§ What needs to be done
Write each line below back out exactly, omitting its pictures.

§ Source data

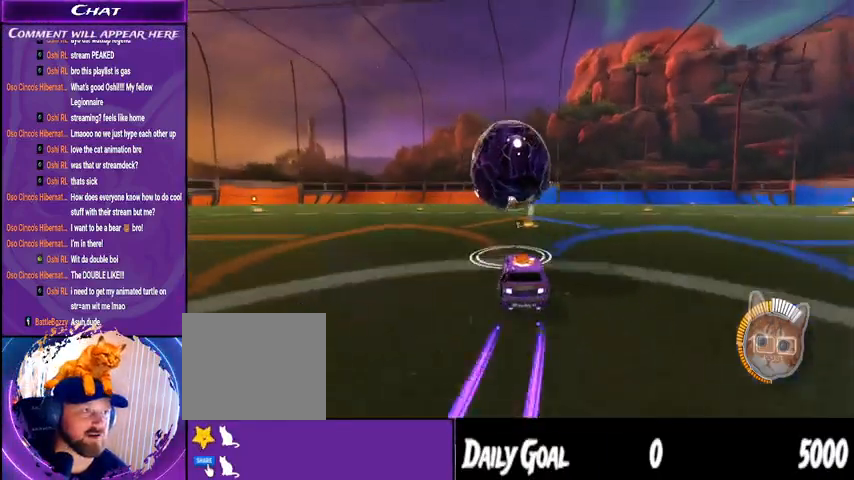
{"buttons": ["R2"], "left_stick": "center", "right_stick": "center", "events": [[233, "left_stick", "down-right"], [333, "left_stick", "center"]]}
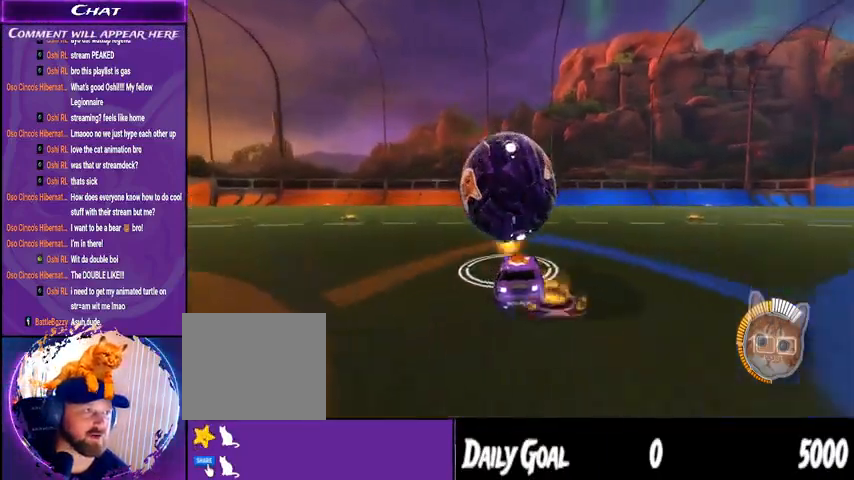
{"buttons": ["TRIANGLE", "R1", "R2"], "left_stick": "down-right", "right_stick": "center", "events": [[67, "TRIANGLE", "down"], [167, "TRIANGLE", "up"], [233, "left_stick", "left"], [267, "R1", "down"], [367, "left_stick", "center"], [467, "TRIANGLE", "down"], [500, "left_stick", "down-right"]]}
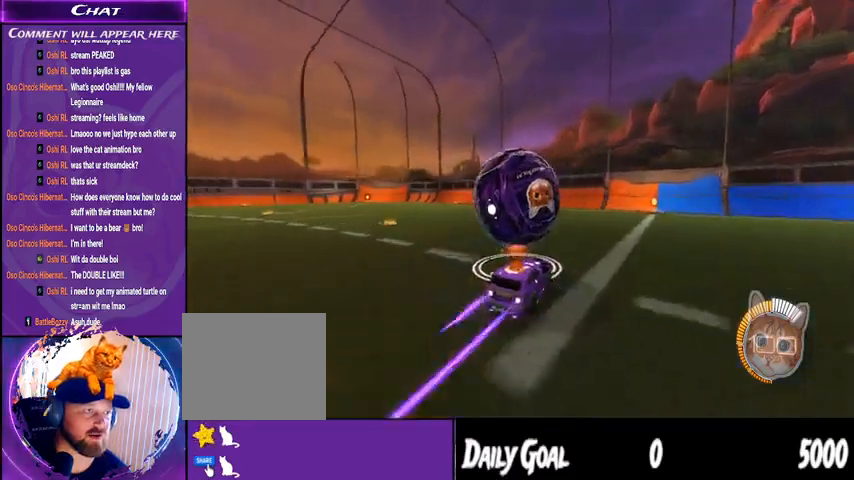
{"buttons": ["TRIANGLE", "R2"], "left_stick": "center", "right_stick": "center", "events": [[100, "R1", "up"], [100, "TRIANGLE", "up"], [100, "left_stick", "center"], [267, "left_stick", "left"], [333, "L2", "down"], [333, "R2", "up"], [433, "left_stick", "center"], [467, "R2", "down"], [467, "TRIANGLE", "down"], [500, "L2", "up"]]}
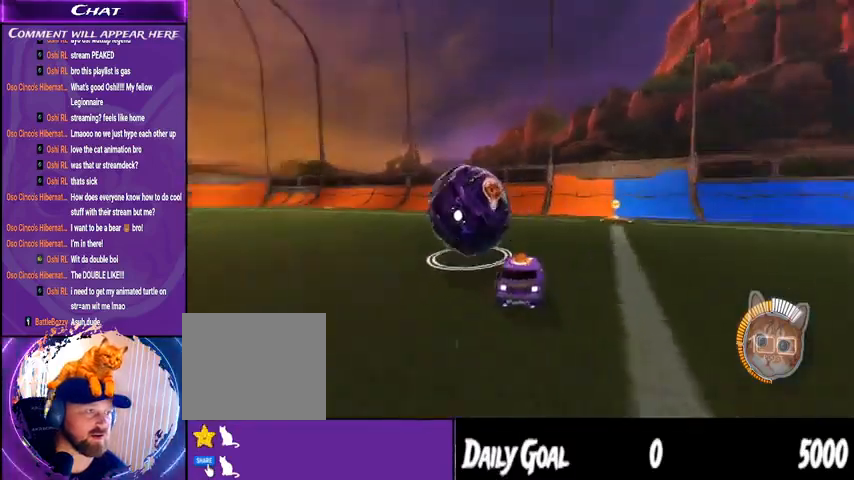
{"buttons": ["R2"], "left_stick": "center", "right_stick": "center", "events": [[67, "TRIANGLE", "up"]]}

§ Task response
{"buttons": ["R2"], "left_stick": "center", "right_stick": "center", "events": [[233, "left_stick", "down-right"], [333, "left_stick", "center"]]}
{"buttons": ["TRIANGLE", "R1", "R2"], "left_stick": "down-right", "right_stick": "center", "events": [[67, "TRIANGLE", "down"], [167, "TRIANGLE", "up"], [233, "left_stick", "left"], [267, "R1", "down"], [367, "left_stick", "center"], [467, "TRIANGLE", "down"], [500, "left_stick", "down-right"]]}
{"buttons": ["TRIANGLE", "R2"], "left_stick": "center", "right_stick": "center", "events": [[100, "R1", "up"], [100, "TRIANGLE", "up"], [100, "left_stick", "center"], [267, "left_stick", "left"], [333, "L2", "down"], [333, "R2", "up"], [433, "left_stick", "center"], [467, "R2", "down"], [467, "TRIANGLE", "down"], [500, "L2", "up"]]}
{"buttons": ["R2"], "left_stick": "center", "right_stick": "center", "events": [[67, "TRIANGLE", "up"]]}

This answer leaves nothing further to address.